Brasher, meanwhile, isn’t waiting.
They also discussed the proposed decriminalization ordinance. “As a judge, I don’t get to have an opinion, so council gets to do what council does,” Atkinson said. “And if that’s what the local community wants to do, then that’s fine. It’s either that council member Armintor’s [proposed ordinance], or we come up with a program that’s a model for the state on how to handle the ticket once it’s written because we still got UNT. So the kid might read in the newspaper, ‘city of Denton legalizes marijuana.’ But UNT PD is not on board with that. They’re still going to give out tickets to their students and arrest them. So will TWU.”
Dixon’s cite-and-release policy for people caught with small amounts of marijuana is the next item of discussion. Atkinson said the chief's policy is working. He’s seeing fewer low-level cannabis offenders, only about a handful since he took over as a magistrate in June 2020. It’s far less than what he was seeing as a magistrate in Tarrant County, where police would take you to jail if they caught you with a joint.

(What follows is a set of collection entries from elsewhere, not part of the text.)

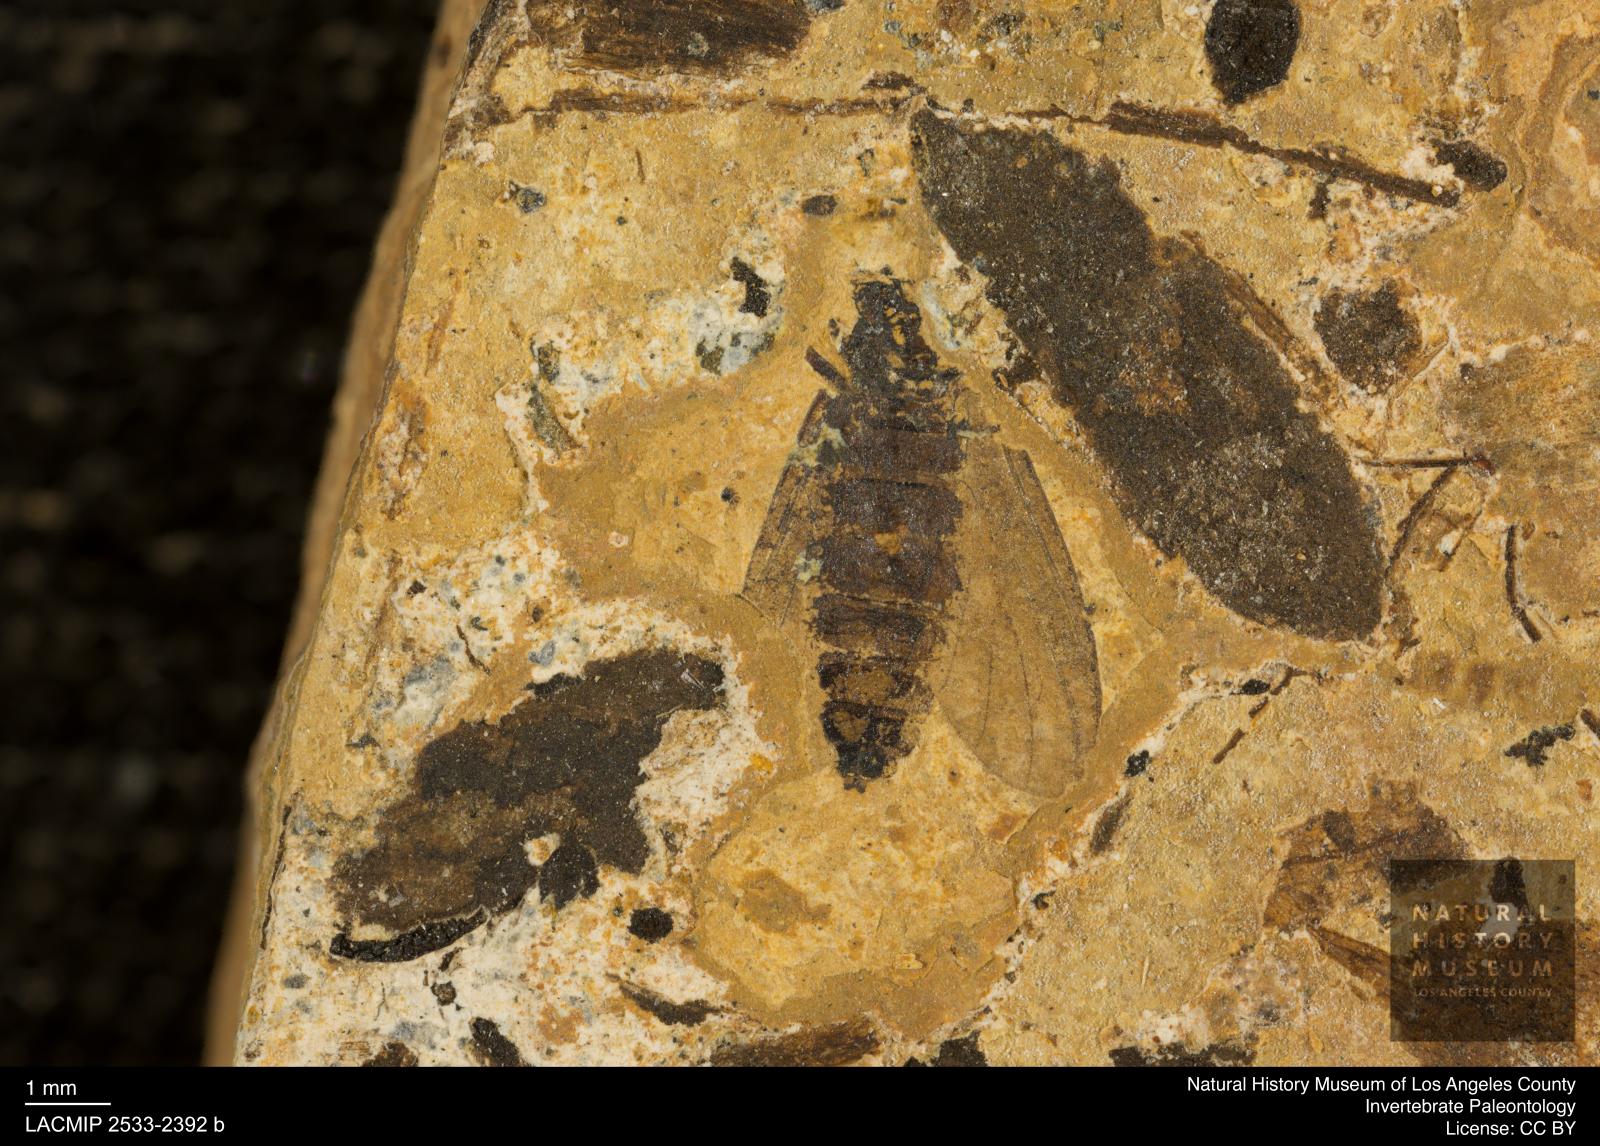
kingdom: Animalia
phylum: Arthropoda
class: Insecta
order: Diptera
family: Bibionidae
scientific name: Bibionidae
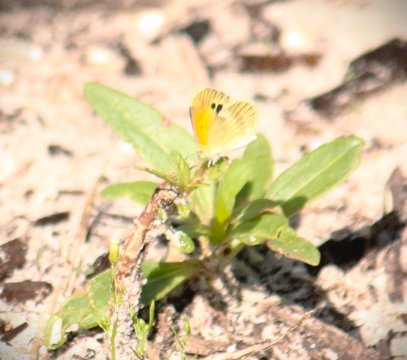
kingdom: Animalia
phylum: Arthropoda
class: Insecta
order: Lepidoptera
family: Pieridae
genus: Nathalis
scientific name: Nathalis iole
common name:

But not anymore. In June, Tarrant County officials implemented a cite-and-release policy similar to Denton’s. Azle’s police chief, Rick Pippins, said in a late June announcement, “The search for improvement in the criminal justice system is a continual process. Police, prosecutors and courts always seek to improve the fairness, accuracy and speed of the system, which benefits all stakeholders, including the accused.”
Brasher wants the courts to improve the fairness of probation now that legislators have expanded the Compassionate Use Program. His doctor gave him a prescription for medical marijuana yet, if he fills it and takes it, his probation could be revoked and he could spend the rest of his life in prison.
“My probation also says that I have to use my medication,” he said. “So I got this prescription and I’m in violation of my probation if I don't take it.”
Atkinson laughed. “I see. Have you talked to your probation officer about it?”
“He kind of giggled and was like, ‘I don’t think they’re going to go for that, but I’ll ask my supervisor,” Brasher replied. “She basically said the same thing. ‘I don’t think they’ll go for that. If you want me to go higher up, I can.’ I talked to my lawyer, and he laughed and said that’s true.”
“That’s just like terms and conditions,” Atkinson says. “That’s just the way it reads.”
Brasher nodded slightly. “One of my biggest arguments is that I could have been a meth dealer, but if a psychiatrist gives me Adderall, I have to take it.”
Atkinson nodded in return. “Yeah, they would be OK with that. It’s normalized.”
“In Oklahoma, if you’re on probation for anything, but you have a medical condition that requires cannabis, you can take it,” Brasher says. “It’s written into the legislation. Our legislators haven’t written anything in there. My lawyer was like, ‘Well, yeah, if you want to retain me for another $1,500, I could go talk to the judge for you.’”
Brasher says he doesn’t have the money to retain his attorney again, and probably couldn’t afford the medical marijuana even if the judge would allow him to use it. Texas’ medical cannabis prices are about 50% higher, Bass says, than our neighboring states where whole plant medical marijuana is available. Bass is spending between $400 and $500 a month for his cannabis-infused gummies and CBD oil. Part of the reason it’s so expensive is because Gov. Greg Abbott won’t allow brick-and-mortar dispensaries. Then, there’s Texas DPS’ rule about only storing the THC medicine overnight on the drug manufacturers’ premises. It requires drug manufacturers to hire drivers to deliver their product to the far reaches of rural Texas.
This is why Bass says cannabis dealers like Brasher once was aren’t going out of business in Texas anytime soon. It’s cheaper for people to buy the cannabis flower on the underground market or to keep taking their painkillers.
Bass hopes to change that at the 2023 legislative session. “Our ultimate goal,” he says, “is to legalize cannabis in Texas because Texas Veterans for Medical Marijuana do not believe anyone should be arrested for cannabis whether they are using it as a medicine or a way to relax after work.”